Cool, I'm glad I wasn't the only one who thought packet based belts would be fun to experiment with!

If its useful I approached the demultiplexer a bit differently. I designated one material to be used universally on the bus for a fixed size header, then a second material in each packet is the arbitary payload. For each demux splitter the steady state when it isn't being used is that one of the two output lanes is blocked and backfilled with the header material. The other output lane is blocked but not filled with any header material. When a packet enters the splitter I allow sufficient cycles for the packet header to backfill the 2nd output lane inside the splitter, then open whichever lane the packet should come out of. This lets the packet exit the splitter with exactly the same composition as it entered, and splitter again has one lane blocked and backfilled with header material.

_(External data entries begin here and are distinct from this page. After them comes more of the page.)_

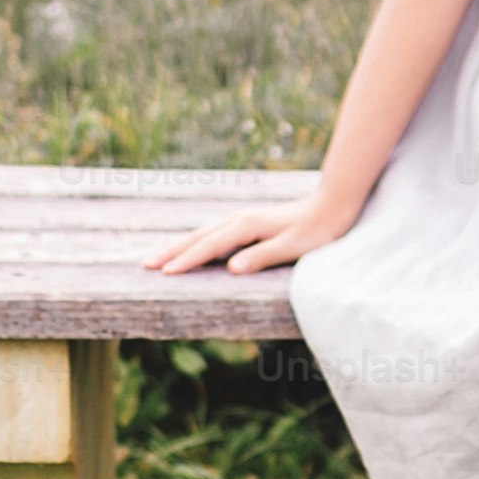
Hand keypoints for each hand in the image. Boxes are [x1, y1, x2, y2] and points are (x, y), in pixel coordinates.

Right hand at [150, 193, 359, 275]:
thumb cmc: (317, 230)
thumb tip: (231, 268)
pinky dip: (195, 241)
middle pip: (198, 237)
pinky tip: (191, 248)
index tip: (165, 273)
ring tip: (158, 258)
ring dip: (180, 245)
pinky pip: (213, 233)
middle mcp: (239, 219)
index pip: (209, 246)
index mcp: (246, 226)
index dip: (187, 260)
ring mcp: (242, 219)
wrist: (333, 205)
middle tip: (145, 265)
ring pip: (203, 233)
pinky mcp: (247, 223)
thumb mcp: (293, 247)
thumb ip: (262, 257)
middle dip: (172, 251)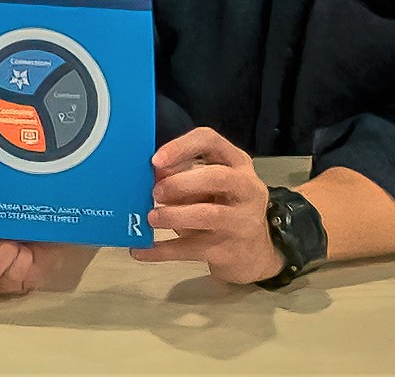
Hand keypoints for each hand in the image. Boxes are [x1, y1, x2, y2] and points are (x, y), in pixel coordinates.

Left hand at [138, 129, 280, 284]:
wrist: (254, 254)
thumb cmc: (223, 208)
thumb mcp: (207, 186)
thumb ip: (182, 176)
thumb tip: (152, 176)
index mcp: (237, 164)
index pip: (210, 141)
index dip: (180, 147)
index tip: (155, 161)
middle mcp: (247, 189)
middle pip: (217, 177)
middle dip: (181, 183)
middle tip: (155, 192)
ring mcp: (243, 222)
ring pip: (210, 215)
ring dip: (174, 215)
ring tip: (151, 218)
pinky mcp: (231, 251)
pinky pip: (192, 250)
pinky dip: (162, 250)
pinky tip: (140, 251)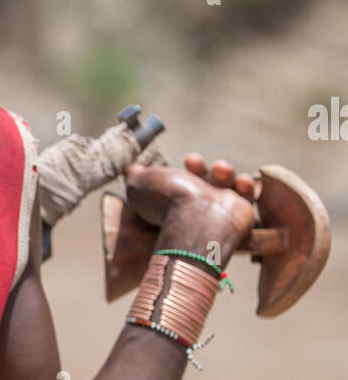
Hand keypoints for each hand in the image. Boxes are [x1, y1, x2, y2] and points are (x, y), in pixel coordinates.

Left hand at [124, 153, 257, 259]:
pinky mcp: (241, 215)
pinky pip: (248, 197)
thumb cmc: (166, 202)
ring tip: (222, 169)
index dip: (190, 165)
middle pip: (206, 179)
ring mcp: (220, 211)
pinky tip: (243, 182)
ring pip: (228, 184)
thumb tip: (131, 170)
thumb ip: (136, 175)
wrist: (195, 221)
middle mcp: (198, 206)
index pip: (185, 180)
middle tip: (200, 164)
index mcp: (176, 198)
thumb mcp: (139, 184)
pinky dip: (247, 186)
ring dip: (226, 171)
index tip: (190, 159)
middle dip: (205, 168)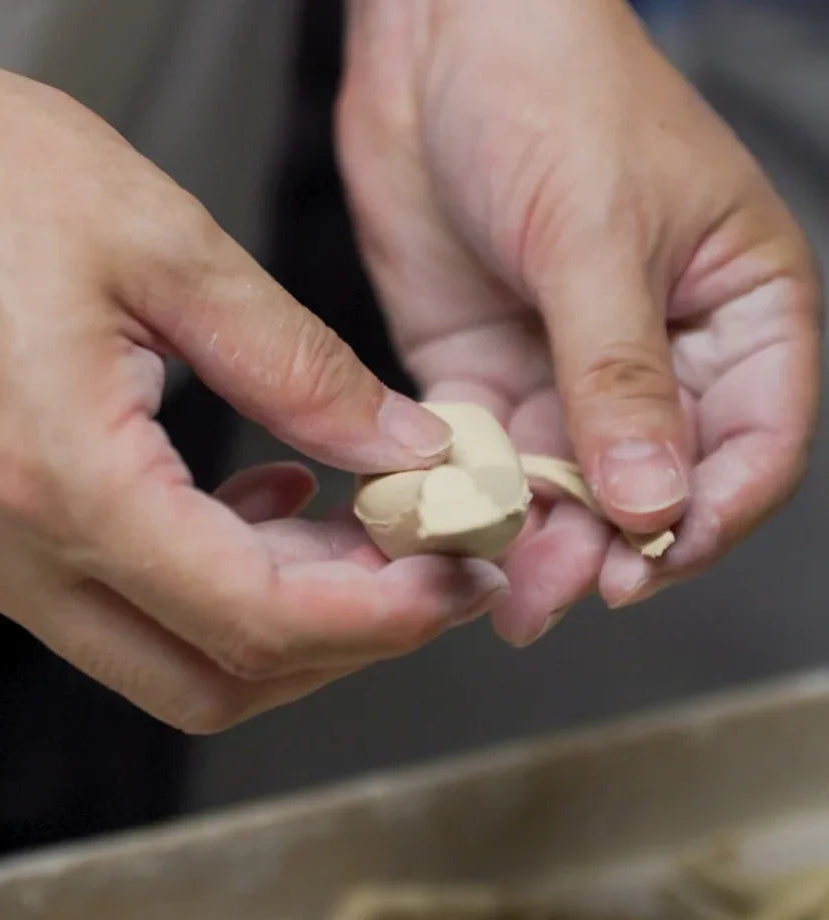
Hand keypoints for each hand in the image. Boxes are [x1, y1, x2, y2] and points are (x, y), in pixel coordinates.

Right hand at [0, 11, 507, 729]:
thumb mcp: (162, 246)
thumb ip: (296, 363)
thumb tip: (398, 443)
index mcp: (58, 478)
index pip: (251, 619)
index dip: (374, 618)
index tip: (449, 581)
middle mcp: (9, 546)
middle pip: (211, 678)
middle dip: (338, 641)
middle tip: (417, 569)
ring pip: (164, 657)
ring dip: (277, 616)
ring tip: (354, 533)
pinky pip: (114, 605)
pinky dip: (208, 582)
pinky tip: (259, 504)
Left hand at [339, 0, 819, 643]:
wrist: (438, 46)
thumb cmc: (550, 92)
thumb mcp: (596, 232)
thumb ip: (620, 373)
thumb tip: (651, 500)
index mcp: (734, 311)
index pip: (751, 443)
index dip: (708, 515)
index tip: (649, 562)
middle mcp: (654, 356)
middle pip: (650, 484)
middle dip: (608, 547)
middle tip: (558, 595)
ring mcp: (564, 371)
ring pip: (565, 488)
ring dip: (538, 542)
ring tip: (503, 589)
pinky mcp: (484, 374)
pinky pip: (489, 461)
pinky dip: (476, 502)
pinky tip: (455, 534)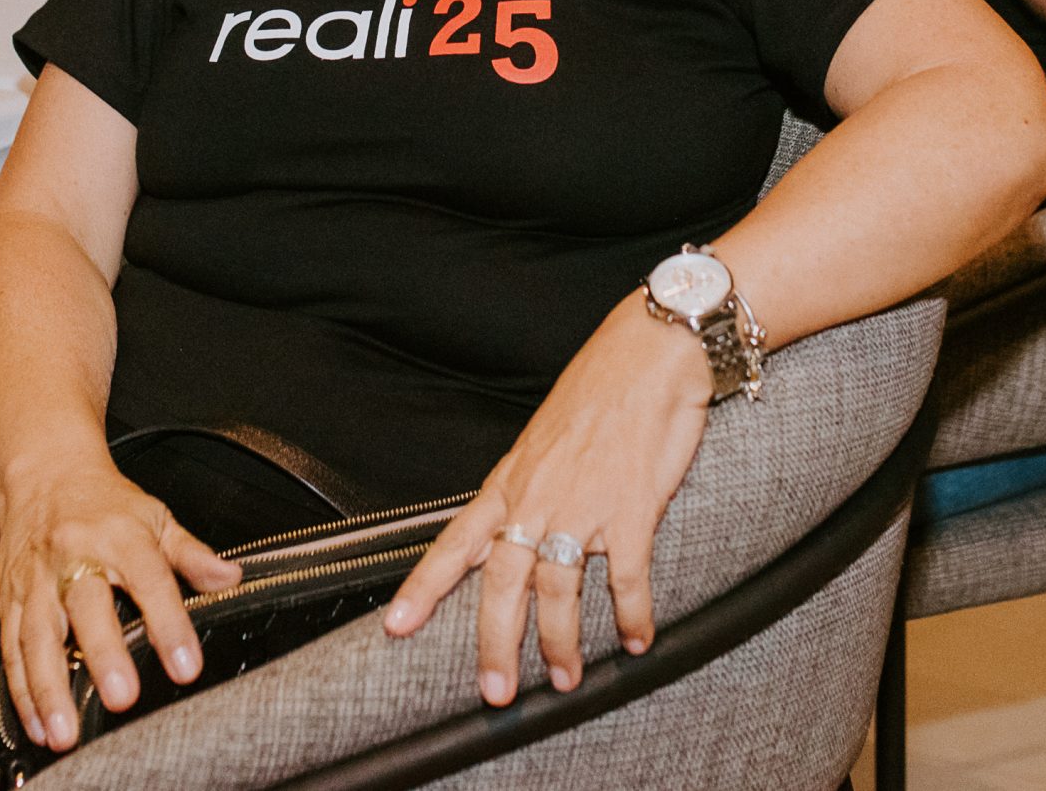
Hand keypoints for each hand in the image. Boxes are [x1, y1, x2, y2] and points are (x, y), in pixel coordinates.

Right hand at [0, 458, 242, 753]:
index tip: (185, 665)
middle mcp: (74, 557)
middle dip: (102, 656)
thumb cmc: (102, 503)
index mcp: (118, 536)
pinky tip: (36, 722)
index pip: (151, 580)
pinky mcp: (10, 600)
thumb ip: (192, 555)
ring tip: (63, 730)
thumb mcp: (156, 517)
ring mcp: (37, 581)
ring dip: (48, 689)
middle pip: (86, 607)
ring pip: (37, 636)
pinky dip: (20, 690)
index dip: (169, 623)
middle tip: (120, 698)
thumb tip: (231, 578)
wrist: (44, 474)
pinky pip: (11, 648)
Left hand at [385, 297, 711, 703]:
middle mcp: (538, 498)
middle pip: (503, 585)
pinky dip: (632, 616)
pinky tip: (638, 639)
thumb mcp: (544, 437)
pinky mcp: (632, 511)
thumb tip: (517, 522)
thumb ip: (529, 484)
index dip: (425, 586)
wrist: (650, 354)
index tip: (396, 625)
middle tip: (495, 691)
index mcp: (511, 481)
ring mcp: (583, 507)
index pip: (457, 541)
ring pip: (558, 593)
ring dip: (562, 644)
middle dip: (496, 645)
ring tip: (568, 677)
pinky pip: (627, 580)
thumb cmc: (601, 389)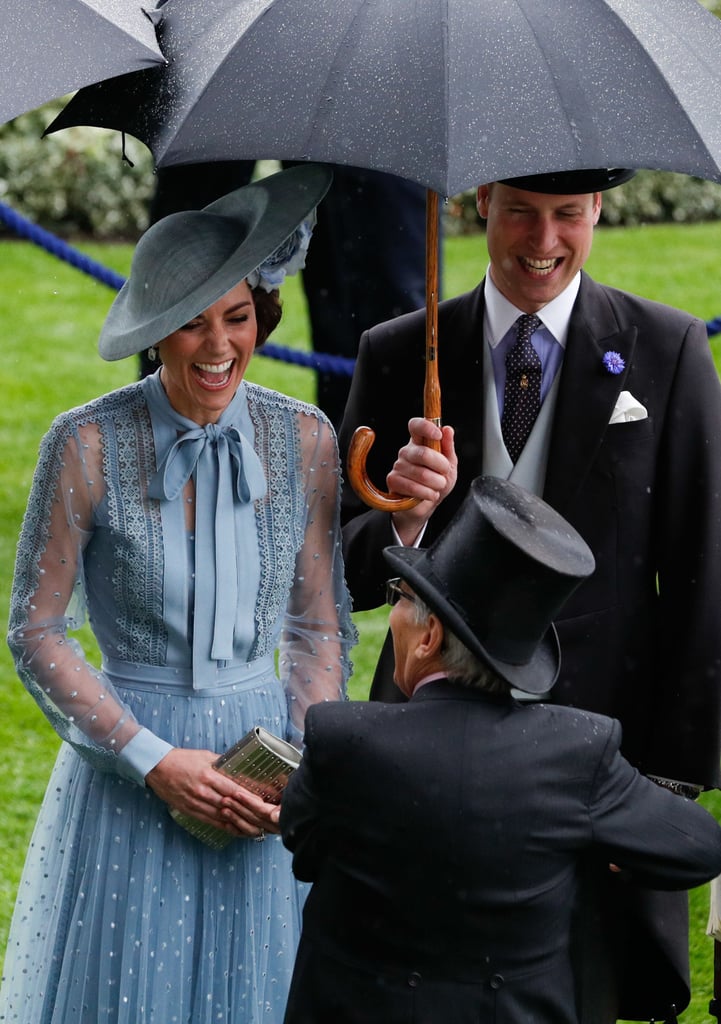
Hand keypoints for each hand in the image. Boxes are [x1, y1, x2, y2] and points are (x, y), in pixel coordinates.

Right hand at [146, 747, 278, 838]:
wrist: (157, 768)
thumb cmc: (181, 759)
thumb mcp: (205, 756)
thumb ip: (222, 764)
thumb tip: (238, 767)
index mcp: (208, 775)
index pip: (233, 789)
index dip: (248, 798)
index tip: (262, 803)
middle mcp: (203, 791)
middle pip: (229, 806)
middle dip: (247, 813)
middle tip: (262, 819)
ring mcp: (195, 803)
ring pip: (221, 816)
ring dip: (238, 823)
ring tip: (254, 828)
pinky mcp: (190, 810)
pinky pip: (210, 821)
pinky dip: (224, 827)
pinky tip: (235, 830)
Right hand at [386, 418, 456, 544]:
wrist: (426, 505)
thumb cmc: (436, 482)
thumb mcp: (449, 465)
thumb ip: (448, 447)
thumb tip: (447, 429)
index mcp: (419, 443)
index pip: (416, 425)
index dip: (426, 427)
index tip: (437, 434)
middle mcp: (406, 451)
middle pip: (423, 453)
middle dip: (441, 466)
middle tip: (444, 474)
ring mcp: (398, 465)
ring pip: (422, 474)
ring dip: (436, 483)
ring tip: (437, 486)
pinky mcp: (393, 480)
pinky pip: (413, 487)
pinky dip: (427, 493)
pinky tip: (429, 494)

On the upside I no longer needed to worry about salvaging the misdirected packet fragment that gets trapped inside the splitter. On the downside it means the system either needs to be constantly supplied with new header material at the packet sources, or a fixed amount of header material needs to continually circulate from the packet destinations back to the sources. There is also the option to insert the header just before the packet enters the switch and remove the header just after it leaves. This keeps the header requirement locally contained, but adds a bunch of inserters and extra belts around each switch.


I'm very curious to hear how the packet belt experiment continues! I wanted to get all the way to an expandable automatically routed network (like an IP network) but I haven't pushed it that far yet.